> [TASK DESCRIPTION]:
Repeat every record exactly as given.
[Opening AVAILABLE DATA section]
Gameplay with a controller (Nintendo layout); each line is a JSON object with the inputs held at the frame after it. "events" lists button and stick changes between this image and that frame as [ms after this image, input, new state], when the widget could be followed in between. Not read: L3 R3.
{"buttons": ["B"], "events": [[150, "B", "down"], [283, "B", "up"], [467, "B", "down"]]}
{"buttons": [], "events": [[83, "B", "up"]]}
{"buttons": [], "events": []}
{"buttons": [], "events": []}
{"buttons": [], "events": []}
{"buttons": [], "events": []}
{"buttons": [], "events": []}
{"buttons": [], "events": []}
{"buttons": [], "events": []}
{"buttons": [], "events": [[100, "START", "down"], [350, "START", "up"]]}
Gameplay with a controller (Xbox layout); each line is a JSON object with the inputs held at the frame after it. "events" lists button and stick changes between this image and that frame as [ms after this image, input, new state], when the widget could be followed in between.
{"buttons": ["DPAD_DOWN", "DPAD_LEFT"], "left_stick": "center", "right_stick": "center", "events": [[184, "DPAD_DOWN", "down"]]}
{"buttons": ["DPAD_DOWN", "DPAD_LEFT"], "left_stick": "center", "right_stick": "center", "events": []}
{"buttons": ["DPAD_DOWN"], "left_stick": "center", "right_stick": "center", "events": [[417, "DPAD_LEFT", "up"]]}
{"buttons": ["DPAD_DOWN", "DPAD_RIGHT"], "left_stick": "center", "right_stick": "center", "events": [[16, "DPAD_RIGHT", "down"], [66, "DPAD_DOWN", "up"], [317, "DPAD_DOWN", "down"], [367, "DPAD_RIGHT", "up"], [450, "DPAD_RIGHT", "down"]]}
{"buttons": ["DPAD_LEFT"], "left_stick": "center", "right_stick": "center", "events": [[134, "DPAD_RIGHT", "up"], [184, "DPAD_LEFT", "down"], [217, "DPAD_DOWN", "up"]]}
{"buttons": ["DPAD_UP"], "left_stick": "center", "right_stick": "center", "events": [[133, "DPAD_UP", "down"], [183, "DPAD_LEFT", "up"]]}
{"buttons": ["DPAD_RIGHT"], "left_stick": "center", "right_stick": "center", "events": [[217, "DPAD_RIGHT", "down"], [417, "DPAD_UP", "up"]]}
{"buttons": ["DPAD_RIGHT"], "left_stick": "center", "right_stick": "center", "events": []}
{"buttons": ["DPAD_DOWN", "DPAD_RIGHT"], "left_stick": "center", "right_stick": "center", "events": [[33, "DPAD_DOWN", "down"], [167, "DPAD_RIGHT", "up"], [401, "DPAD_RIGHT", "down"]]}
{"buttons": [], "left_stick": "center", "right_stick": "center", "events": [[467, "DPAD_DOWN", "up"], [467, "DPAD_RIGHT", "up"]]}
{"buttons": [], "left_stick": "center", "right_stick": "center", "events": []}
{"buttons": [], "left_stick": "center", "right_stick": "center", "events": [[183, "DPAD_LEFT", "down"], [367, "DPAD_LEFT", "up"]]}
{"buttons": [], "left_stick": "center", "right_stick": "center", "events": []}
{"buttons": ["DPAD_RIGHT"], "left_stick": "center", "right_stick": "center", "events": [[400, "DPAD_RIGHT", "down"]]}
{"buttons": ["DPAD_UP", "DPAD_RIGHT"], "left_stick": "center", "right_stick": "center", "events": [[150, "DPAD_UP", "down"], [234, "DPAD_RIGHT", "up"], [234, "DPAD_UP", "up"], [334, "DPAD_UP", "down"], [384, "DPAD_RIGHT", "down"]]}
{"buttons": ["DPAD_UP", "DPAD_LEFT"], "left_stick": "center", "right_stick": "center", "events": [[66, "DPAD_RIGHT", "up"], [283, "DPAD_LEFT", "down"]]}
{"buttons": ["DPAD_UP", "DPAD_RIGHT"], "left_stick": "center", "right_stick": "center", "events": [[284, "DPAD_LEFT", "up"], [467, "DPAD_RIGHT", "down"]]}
[Closing AVAILABLE DATA section]
> [RESULT OF THE EXERCISE]:
Gameplay with a controller (Nintendo layout); each line is a JSON object with the inputs held at the frame after it. "events" lists button and stick changes between this image and that frame as [ms after this image, input, new state], when the widget could be followed in between. Not read: L3 R3.
{"buttons": ["B"], "events": [[150, "B", "down"], [283, "B", "up"], [467, "B", "down"]]}
{"buttons": [], "events": [[83, "B", "up"]]}
{"buttons": [], "events": []}
{"buttons": [], "events": []}
{"buttons": [], "events": []}
{"buttons": [], "events": []}
{"buttons": [], "events": []}
{"buttons": [], "events": []}
{"buttons": [], "events": []}
{"buttons": [], "events": [[100, "START", "down"], [350, "START", "up"]]}
Gameplay with a controller (Xbox layout); each line is a JSON object with the inputs held at the frame after it. "events" lists button and stick changes between this image and that frame as [ms after this image, input, new state], when the widget could be followed in between.
{"buttons": ["DPAD_DOWN", "DPAD_LEFT"], "left_stick": "center", "right_stick": "center", "events": [[184, "DPAD_DOWN", "down"]]}
{"buttons": ["DPAD_DOWN", "DPAD_LEFT"], "left_stick": "center", "right_stick": "center", "events": []}
{"buttons": ["DPAD_DOWN"], "left_stick": "center", "right_stick": "center", "events": [[417, "DPAD_LEFT", "up"]]}
{"buttons": ["DPAD_DOWN", "DPAD_RIGHT"], "left_stick": "center", "right_stick": "center", "events": [[16, "DPAD_RIGHT", "down"], [66, "DPAD_DOWN", "up"], [317, "DPAD_DOWN", "down"], [367, "DPAD_RIGHT", "up"], [450, "DPAD_RIGHT", "down"]]}
{"buttons": ["DPAD_LEFT"], "left_stick": "center", "right_stick": "center", "events": [[134, "DPAD_RIGHT", "up"], [184, "DPAD_LEFT", "down"], [217, "DPAD_DOWN", "up"]]}
{"buttons": ["DPAD_UP"], "left_stick": "center", "right_stick": "center", "events": [[133, "DPAD_UP", "down"], [183, "DPAD_LEFT", "up"]]}
{"buttons": ["DPAD_RIGHT"], "left_stick": "center", "right_stick": "center", "events": [[217, "DPAD_RIGHT", "down"], [417, "DPAD_UP", "up"]]}
{"buttons": ["DPAD_RIGHT"], "left_stick": "center", "right_stick": "center", "events": []}
{"buttons": ["DPAD_DOWN", "DPAD_RIGHT"], "left_stick": "center", "right_stick": "center", "events": [[33, "DPAD_DOWN", "down"], [167, "DPAD_RIGHT", "up"], [401, "DPAD_RIGHT", "down"]]}
{"buttons": [], "left_stick": "center", "right_stick": "center", "events": [[467, "DPAD_DOWN", "up"], [467, "DPAD_RIGHT", "up"]]}
{"buttons": [], "left_stick": "center", "right_stick": "center", "events": []}
{"buttons": [], "left_stick": "center", "right_stick": "center", "events": [[183, "DPAD_LEFT", "down"], [367, "DPAD_LEFT", "up"]]}
{"buttons": [], "left_stick": "center", "right_stick": "center", "events": []}
{"buttons": ["DPAD_RIGHT"], "left_stick": "center", "right_stick": "center", "events": [[400, "DPAD_RIGHT", "down"]]}
{"buttons": ["DPAD_UP", "DPAD_RIGHT"], "left_stick": "center", "right_stick": "center", "events": [[150, "DPAD_UP", "down"], [234, "DPAD_RIGHT", "up"], [234, "DPAD_UP", "up"], [334, "DPAD_UP", "down"], [384, "DPAD_RIGHT", "down"]]}
{"buttons": ["DPAD_UP", "DPAD_LEFT"], "left_stick": "center", "right_stick": "center", "events": [[66, "DPAD_RIGHT", "up"], [283, "DPAD_LEFT", "down"]]}
{"buttons": ["DPAD_UP", "DPAD_RIGHT"], "left_stick": "center", "right_stick": "center", "events": [[284, "DPAD_LEFT", "up"], [467, "DPAD_RIGHT", "down"]]}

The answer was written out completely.